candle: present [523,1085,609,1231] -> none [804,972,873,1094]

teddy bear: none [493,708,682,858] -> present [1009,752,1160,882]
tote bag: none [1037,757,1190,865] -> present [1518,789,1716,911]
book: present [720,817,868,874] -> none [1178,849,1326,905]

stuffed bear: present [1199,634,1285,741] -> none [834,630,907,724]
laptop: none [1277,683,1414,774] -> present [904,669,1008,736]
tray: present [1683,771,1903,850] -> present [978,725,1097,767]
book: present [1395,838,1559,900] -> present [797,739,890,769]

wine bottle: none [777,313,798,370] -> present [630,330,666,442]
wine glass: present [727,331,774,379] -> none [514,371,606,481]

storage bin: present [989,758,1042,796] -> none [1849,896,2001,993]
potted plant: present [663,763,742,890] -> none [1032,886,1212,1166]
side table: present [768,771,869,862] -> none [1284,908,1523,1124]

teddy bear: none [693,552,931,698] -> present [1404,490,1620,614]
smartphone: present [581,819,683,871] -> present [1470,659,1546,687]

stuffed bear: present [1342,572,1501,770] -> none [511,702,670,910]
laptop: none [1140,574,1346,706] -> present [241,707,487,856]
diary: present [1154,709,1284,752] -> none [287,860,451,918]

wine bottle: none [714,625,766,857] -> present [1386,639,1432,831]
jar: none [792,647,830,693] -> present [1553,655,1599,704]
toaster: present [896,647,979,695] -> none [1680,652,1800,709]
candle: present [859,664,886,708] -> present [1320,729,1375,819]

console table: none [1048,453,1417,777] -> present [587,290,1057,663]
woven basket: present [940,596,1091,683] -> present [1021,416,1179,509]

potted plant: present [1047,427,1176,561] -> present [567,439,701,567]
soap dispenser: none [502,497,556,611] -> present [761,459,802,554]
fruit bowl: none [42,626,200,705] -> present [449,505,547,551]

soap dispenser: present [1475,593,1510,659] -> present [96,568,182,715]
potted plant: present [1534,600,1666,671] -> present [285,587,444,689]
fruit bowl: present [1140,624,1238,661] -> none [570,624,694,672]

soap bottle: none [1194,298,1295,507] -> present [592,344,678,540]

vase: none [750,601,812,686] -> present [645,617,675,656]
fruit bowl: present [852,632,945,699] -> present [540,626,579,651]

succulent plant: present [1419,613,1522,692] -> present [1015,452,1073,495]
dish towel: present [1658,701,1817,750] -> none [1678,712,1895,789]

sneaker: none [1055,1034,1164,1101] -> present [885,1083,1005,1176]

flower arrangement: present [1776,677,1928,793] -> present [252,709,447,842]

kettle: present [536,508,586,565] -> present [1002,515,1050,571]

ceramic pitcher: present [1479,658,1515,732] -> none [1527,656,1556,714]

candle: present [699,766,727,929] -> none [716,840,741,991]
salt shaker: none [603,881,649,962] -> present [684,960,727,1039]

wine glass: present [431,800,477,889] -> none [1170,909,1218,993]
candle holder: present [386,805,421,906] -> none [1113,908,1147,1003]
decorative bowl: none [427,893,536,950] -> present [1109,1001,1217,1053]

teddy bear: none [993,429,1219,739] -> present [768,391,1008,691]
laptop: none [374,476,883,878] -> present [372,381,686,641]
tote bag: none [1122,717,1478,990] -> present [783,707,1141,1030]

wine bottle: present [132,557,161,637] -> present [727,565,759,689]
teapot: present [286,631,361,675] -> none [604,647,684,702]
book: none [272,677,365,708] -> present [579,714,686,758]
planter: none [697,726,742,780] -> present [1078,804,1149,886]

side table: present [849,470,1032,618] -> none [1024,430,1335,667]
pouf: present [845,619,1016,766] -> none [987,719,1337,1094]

### TASK DIRECTIONS
Although the records may continue, retype only the lines from the first one through the one containing "fruit bowl: present [1140,624,1238,661]", exactly as they appear.

### OUTPUT OF THE EXERCISE
candle: present [523,1085,609,1231] -> none [804,972,873,1094]

teddy bear: none [493,708,682,858] -> present [1009,752,1160,882]
tote bag: none [1037,757,1190,865] -> present [1518,789,1716,911]
book: present [720,817,868,874] -> none [1178,849,1326,905]

stuffed bear: present [1199,634,1285,741] -> none [834,630,907,724]
laptop: none [1277,683,1414,774] -> present [904,669,1008,736]
tray: present [1683,771,1903,850] -> present [978,725,1097,767]
book: present [1395,838,1559,900] -> present [797,739,890,769]

wine bottle: none [777,313,798,370] -> present [630,330,666,442]
wine glass: present [727,331,774,379] -> none [514,371,606,481]

storage bin: present [989,758,1042,796] -> none [1849,896,2001,993]
potted plant: present [663,763,742,890] -> none [1032,886,1212,1166]
side table: present [768,771,869,862] -> none [1284,908,1523,1124]

teddy bear: none [693,552,931,698] -> present [1404,490,1620,614]
smartphone: present [581,819,683,871] -> present [1470,659,1546,687]

stuffed bear: present [1342,572,1501,770] -> none [511,702,670,910]
laptop: none [1140,574,1346,706] -> present [241,707,487,856]
diary: present [1154,709,1284,752] -> none [287,860,451,918]

wine bottle: none [714,625,766,857] -> present [1386,639,1432,831]
jar: none [792,647,830,693] -> present [1553,655,1599,704]
toaster: present [896,647,979,695] -> none [1680,652,1800,709]
candle: present [859,664,886,708] -> present [1320,729,1375,819]

console table: none [1048,453,1417,777] -> present [587,290,1057,663]
woven basket: present [940,596,1091,683] -> present [1021,416,1179,509]

potted plant: present [1047,427,1176,561] -> present [567,439,701,567]
soap dispenser: none [502,497,556,611] -> present [761,459,802,554]
fruit bowl: none [42,626,200,705] -> present [449,505,547,551]

soap dispenser: present [1475,593,1510,659] -> present [96,568,182,715]
potted plant: present [1534,600,1666,671] -> present [285,587,444,689]
fruit bowl: present [1140,624,1238,661] -> none [570,624,694,672]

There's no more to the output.